鳥たちは濡れた羽を引きずり、動物たちの毛はべったりと体に張り付いて、皆がずぶ濡れで不機嫌で嫌な気持ち。
ここで一番の問題は勿論、どうやって体を乾かすかだ。
黒子は鳥や動物たちと一緒に、乾かし方を話し合う。
そうするうちも、知り合いに似たドードーが気になって仕方なかった。
「――この会議の休会を提案するぜ。人事を尽くして速やかに採択すべきは……」
「英語で話せよ!」
立ち上がり、軽々とした口調で言ったドードーを子ワシが嘲笑する。
「サルの言葉なんざ半分も意味が分からねえし、お前だって分かってねえんだろ」
子ワシは、にやけた顔を隠さずに言う。
ほかの鳥たちの中にも、HAHAHAと聞こえるように笑う者たちがいた。
「オレが言いたいことは、ただ」
ドードーは飄々として、
「こいつをイモムシちゃんのとこに連れて行かなきゃってことだよ!」
一直線にこちらへ向かってきて、ドードーはひょいと黒子を摘まみ上げる。
「は?」と素っ頓狂な声を上げる黒子も気にせず、ドードーは黒子を抱えたまま、ドドドと駆け出した。

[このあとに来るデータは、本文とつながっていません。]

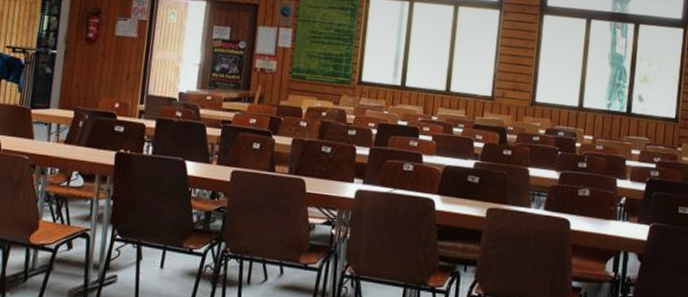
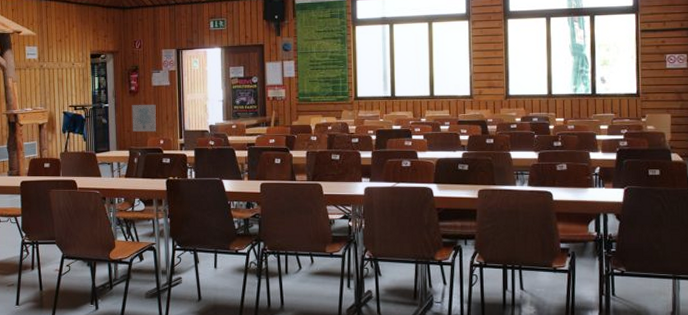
wall art: none [82,55,116,91] -> present [132,105,157,132]

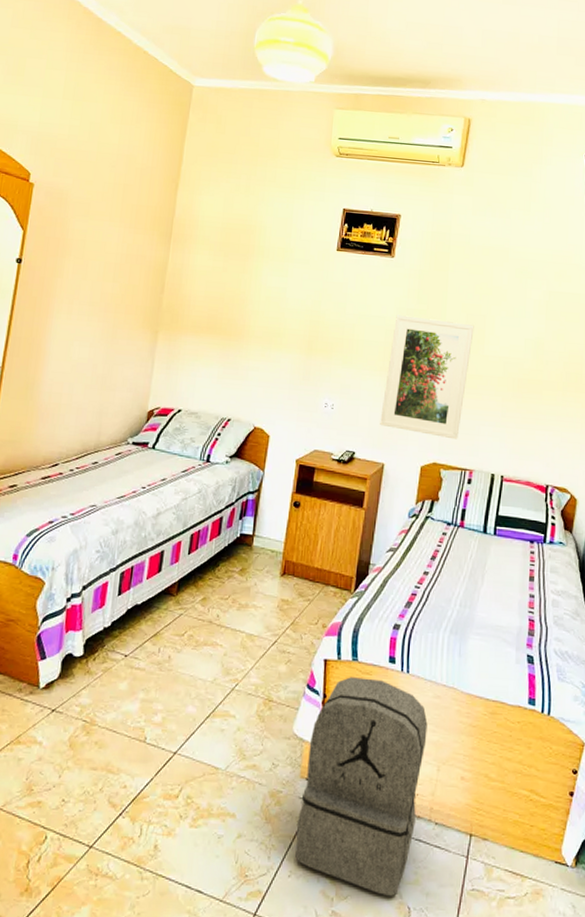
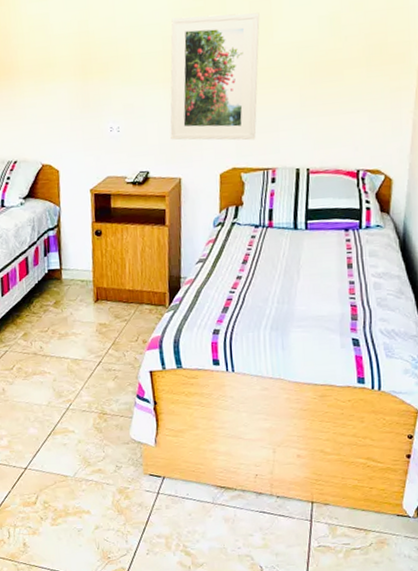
backpack: present [295,677,428,897] -> none [147,381,260,560]

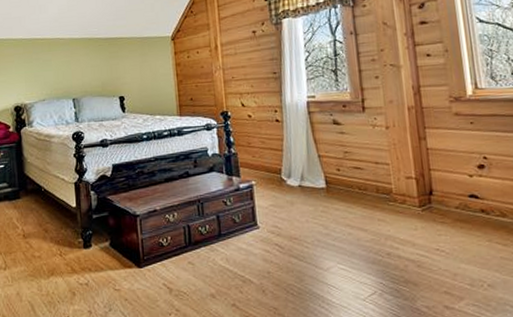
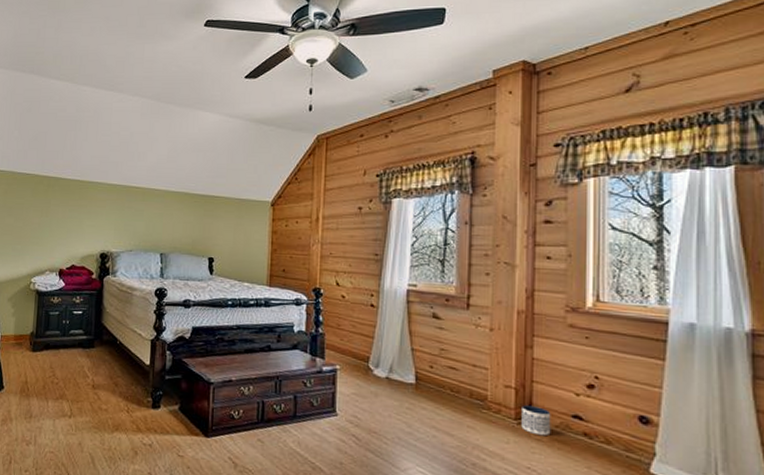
planter: none [423,192,453,219] -> present [521,405,551,436]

黒子が知る物語をいろいろとすっ飛ばして、ドードーは深い森の中に黒子を連れ込む。
森の中で、黒子は周囲の草花を見回してみた。
予想通り、今の黒子と同じ背丈くらいの大きなキノコを見つける。
見上げたり、左右から眺めたり、後ろから見てみたりしていると、ドードーがまたも、ひょいと黒子を持ち上げて、キノコの笠の上に乗せた。
黒子の目に飛び込んできたのは、緑のフードをかぶった高身長のイモムシ。
笠のてっぺんで腕組みをして座り、細い筒で壺の中の何かをちゅうちゅうと吸っている。甘い香りがするから、中身はハチミツだろうか。
黒子を気にした様子を敢えて見せないイモムシの、フードの中の顔を黒子は覗き込む。
(……やっぱり、君ですよね)
元チームメイトそっくりのイモムシの顔を眺め、黒子は胸中でぼそりと呟いた。